Athens: Despite heavy rain, high school students gathered yesterday for a rally in central Athens to protest the police shooting of a teenager which sparked massive riots and led to protests in European cities.
The march through central Athens was to take place as students and other protest groups announced plans to continue daily marches and roadblocks in the capital next week.
School children staged several sporadic roadblocks around the capital yesterday, disrupting commuter traffic, police said.
Authorities said protesters also briefly occupied a private Athens radio station and read out a statement, while a citizens advice bureau in Athens and a municipal building in the northwestern city of Ioannina were also occupied.

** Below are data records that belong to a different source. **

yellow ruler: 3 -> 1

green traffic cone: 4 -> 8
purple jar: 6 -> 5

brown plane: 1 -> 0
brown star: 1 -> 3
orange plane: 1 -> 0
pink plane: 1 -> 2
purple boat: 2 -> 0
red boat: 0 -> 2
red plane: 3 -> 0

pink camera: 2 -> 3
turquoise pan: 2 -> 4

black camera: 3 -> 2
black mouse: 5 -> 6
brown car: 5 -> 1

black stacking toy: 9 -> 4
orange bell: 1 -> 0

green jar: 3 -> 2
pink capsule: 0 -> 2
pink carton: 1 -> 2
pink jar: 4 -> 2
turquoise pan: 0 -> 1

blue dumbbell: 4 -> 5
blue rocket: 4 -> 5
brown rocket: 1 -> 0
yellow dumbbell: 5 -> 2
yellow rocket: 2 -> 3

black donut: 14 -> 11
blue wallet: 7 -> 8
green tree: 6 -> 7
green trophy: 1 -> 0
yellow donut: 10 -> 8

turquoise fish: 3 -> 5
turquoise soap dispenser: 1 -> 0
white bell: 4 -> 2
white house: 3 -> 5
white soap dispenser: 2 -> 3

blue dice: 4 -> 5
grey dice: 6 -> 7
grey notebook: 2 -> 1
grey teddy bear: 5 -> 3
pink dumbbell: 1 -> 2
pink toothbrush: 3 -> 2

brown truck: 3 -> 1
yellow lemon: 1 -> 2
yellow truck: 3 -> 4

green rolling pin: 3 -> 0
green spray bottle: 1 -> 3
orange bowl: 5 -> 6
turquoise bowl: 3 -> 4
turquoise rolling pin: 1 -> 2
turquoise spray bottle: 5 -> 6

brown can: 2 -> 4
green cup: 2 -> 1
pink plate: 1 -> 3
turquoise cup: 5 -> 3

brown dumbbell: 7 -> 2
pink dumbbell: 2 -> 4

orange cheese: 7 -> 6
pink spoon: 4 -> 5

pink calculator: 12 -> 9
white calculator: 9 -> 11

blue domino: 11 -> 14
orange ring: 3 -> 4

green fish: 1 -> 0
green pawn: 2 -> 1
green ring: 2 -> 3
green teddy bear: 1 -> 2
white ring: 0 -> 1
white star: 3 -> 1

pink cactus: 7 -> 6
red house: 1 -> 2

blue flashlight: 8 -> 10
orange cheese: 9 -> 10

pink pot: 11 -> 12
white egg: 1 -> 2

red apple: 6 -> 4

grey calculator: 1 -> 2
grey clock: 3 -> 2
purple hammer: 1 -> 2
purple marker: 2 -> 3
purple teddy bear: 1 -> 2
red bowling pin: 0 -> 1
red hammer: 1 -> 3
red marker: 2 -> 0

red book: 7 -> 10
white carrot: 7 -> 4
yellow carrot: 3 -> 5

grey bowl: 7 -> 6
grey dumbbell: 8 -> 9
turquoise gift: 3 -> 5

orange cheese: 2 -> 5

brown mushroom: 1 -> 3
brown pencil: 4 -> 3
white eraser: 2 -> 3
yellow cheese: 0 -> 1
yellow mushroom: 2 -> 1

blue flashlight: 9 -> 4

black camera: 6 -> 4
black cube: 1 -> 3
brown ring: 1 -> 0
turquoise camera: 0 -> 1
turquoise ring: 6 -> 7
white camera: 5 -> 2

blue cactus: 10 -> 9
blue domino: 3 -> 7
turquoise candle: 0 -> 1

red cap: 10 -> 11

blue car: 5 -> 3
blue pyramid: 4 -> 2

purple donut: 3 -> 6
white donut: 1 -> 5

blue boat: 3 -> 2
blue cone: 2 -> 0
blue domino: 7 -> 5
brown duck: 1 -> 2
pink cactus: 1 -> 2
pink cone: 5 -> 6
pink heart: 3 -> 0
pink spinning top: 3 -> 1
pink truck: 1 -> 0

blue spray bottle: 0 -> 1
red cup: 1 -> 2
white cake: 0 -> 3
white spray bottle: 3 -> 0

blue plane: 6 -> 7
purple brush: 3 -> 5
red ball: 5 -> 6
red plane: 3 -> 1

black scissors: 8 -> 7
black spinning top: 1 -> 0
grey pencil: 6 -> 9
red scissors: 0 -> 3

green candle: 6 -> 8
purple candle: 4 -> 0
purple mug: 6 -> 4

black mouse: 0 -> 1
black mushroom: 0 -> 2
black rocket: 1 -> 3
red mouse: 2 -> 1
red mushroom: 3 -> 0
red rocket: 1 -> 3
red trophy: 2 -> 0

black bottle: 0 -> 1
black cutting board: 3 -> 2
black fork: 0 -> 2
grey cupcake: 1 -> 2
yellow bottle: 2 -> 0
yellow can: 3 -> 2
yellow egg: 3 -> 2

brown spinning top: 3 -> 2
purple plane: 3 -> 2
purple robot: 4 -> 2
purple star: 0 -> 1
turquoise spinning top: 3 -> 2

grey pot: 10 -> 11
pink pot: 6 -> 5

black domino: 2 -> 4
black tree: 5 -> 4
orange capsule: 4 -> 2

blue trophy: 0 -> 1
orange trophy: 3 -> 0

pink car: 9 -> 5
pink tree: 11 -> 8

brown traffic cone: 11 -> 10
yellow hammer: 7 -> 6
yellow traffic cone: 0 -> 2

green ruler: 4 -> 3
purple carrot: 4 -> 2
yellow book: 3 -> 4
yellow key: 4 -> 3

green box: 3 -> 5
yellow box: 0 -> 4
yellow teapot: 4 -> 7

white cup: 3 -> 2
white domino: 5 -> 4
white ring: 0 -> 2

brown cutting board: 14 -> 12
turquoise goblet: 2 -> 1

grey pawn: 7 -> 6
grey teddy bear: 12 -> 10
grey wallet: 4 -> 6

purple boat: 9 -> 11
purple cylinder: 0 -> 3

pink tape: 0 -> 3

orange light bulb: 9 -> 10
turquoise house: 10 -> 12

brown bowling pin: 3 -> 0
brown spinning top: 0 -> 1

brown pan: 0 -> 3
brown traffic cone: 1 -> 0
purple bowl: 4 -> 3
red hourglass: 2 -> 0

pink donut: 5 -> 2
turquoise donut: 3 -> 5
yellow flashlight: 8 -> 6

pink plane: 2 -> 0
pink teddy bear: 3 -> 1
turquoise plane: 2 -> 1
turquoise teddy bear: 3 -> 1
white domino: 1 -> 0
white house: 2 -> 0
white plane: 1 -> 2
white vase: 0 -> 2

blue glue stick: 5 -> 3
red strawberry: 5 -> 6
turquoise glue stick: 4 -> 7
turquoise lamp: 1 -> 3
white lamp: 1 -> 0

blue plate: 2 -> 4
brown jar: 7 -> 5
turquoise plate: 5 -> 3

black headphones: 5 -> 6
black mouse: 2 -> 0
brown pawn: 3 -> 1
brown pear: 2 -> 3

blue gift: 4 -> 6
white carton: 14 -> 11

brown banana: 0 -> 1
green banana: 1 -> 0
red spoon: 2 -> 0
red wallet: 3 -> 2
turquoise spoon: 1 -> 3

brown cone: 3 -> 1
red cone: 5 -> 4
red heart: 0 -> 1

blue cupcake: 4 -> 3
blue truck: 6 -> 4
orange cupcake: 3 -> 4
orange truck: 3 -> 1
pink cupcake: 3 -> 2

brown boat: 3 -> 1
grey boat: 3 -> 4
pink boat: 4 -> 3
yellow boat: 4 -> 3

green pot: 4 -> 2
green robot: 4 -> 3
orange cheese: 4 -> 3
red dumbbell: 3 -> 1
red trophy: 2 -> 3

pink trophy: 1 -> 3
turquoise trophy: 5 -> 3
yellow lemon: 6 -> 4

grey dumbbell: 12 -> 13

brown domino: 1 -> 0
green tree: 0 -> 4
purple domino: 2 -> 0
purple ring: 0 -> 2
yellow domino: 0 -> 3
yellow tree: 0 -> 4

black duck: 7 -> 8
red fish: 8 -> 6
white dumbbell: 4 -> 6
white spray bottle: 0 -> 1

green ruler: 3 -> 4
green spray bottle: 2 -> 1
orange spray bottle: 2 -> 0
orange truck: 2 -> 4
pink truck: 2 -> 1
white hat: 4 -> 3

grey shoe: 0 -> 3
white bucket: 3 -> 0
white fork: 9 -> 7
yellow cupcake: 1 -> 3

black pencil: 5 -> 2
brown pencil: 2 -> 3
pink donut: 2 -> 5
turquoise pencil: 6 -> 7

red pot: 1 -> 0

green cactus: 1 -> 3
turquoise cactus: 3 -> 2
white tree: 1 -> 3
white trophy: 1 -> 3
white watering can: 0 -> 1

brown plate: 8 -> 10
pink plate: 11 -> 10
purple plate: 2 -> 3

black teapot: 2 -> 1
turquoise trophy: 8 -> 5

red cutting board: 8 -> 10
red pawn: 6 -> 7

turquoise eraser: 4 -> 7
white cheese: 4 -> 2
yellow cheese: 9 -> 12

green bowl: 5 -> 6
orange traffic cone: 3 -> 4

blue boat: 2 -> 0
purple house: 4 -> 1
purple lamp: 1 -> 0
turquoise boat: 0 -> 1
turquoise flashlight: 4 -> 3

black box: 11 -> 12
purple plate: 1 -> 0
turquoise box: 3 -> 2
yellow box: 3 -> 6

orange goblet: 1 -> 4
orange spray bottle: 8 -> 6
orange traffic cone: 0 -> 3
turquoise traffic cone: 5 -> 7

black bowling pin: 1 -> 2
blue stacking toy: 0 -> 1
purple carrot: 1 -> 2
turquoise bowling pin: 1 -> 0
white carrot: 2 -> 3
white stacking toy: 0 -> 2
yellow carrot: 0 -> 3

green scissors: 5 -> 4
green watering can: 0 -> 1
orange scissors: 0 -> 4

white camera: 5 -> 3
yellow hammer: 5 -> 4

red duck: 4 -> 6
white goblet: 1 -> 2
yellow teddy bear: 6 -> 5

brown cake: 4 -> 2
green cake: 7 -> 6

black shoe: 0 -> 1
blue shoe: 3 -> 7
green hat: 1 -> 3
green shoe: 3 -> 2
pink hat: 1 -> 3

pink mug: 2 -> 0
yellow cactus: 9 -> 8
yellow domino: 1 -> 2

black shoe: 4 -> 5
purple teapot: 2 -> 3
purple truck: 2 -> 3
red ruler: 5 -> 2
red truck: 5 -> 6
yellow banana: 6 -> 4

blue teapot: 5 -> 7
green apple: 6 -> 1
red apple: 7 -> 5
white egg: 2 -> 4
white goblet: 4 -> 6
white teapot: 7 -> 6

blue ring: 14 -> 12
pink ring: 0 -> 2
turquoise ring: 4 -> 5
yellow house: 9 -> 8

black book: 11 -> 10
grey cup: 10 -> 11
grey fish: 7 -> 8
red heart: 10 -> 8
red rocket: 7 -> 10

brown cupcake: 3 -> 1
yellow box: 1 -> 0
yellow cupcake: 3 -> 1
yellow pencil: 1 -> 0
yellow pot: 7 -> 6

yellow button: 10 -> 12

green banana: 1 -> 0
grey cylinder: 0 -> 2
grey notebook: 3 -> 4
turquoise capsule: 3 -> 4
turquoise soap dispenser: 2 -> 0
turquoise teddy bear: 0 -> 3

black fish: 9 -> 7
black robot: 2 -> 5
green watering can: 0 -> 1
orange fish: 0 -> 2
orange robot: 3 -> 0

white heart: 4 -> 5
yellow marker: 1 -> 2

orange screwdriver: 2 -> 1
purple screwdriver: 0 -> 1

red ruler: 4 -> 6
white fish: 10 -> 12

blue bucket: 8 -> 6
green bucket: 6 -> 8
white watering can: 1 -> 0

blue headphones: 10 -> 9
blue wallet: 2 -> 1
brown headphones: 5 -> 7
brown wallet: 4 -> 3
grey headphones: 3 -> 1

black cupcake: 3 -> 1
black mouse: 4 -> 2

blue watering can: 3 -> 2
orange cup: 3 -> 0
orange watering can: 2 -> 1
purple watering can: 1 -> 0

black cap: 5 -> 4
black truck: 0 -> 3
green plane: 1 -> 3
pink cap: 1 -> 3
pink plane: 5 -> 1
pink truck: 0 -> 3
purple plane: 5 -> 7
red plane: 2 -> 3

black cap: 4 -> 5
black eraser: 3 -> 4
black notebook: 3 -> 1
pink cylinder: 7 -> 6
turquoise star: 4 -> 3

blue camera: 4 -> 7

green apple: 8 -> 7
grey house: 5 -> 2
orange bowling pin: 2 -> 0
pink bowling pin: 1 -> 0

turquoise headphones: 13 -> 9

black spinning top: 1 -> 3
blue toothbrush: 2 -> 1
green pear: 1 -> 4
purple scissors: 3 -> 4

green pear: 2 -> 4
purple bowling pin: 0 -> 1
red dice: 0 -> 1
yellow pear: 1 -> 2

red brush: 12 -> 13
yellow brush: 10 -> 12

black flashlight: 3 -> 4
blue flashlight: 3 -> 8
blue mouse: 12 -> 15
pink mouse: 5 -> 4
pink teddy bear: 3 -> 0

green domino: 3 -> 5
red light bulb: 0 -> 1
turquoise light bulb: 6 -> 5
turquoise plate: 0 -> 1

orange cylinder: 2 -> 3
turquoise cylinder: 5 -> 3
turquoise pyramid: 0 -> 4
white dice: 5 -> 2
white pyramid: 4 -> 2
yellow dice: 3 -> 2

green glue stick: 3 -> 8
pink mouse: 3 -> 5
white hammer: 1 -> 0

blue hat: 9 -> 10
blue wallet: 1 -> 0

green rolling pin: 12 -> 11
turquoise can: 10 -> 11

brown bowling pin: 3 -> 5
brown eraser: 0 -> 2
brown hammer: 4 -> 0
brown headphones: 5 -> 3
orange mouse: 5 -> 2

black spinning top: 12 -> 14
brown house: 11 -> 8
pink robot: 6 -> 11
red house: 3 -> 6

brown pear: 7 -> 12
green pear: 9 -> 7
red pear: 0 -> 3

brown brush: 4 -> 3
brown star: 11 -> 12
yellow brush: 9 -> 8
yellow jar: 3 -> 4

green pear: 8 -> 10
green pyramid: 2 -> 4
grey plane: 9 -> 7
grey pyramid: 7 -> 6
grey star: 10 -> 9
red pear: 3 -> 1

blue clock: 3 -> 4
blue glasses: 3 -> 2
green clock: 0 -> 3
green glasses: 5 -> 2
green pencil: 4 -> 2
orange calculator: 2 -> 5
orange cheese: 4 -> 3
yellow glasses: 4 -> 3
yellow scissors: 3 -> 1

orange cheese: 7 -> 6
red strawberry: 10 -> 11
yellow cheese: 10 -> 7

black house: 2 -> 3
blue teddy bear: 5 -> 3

The police killing of 15-year-old Alexandros Grigoropoulos a week ago sparked violence in Greek cities, with widespread riots which left hundreds of stores destroyed or damaged.
Calls to resign
Since the riots erupted, protest groups broadened their demands, some calling for Prime Minister Costas Karamanlis' conservative government to resign.
Karamanlis, whose party has a single seat majority in parliament, ignored calls from protesters and opposition parties to hold early elections.
On Thursday, protesters again clashed with police in central Athens, and students overturned cars and attacked 20 police stations around the capital.
But the country was largely spared the major violence seen earlier in the week, as demonstrators turned their attention to economic hardship felt by many Greeks.
"What started as an outburst of rage over Alexandros' killing is now becoming a more organised form of protest," said Petros Constantinou, an organiser with the Socialist Workers Party.
Protesters, occupying high schools and universities, are demanding a reversal of public spending cuts, the resignation of the country's Interior Minister, and the release from custody of arrested riot suspects.
About 100 people have been arrested during the riots and 70 injured.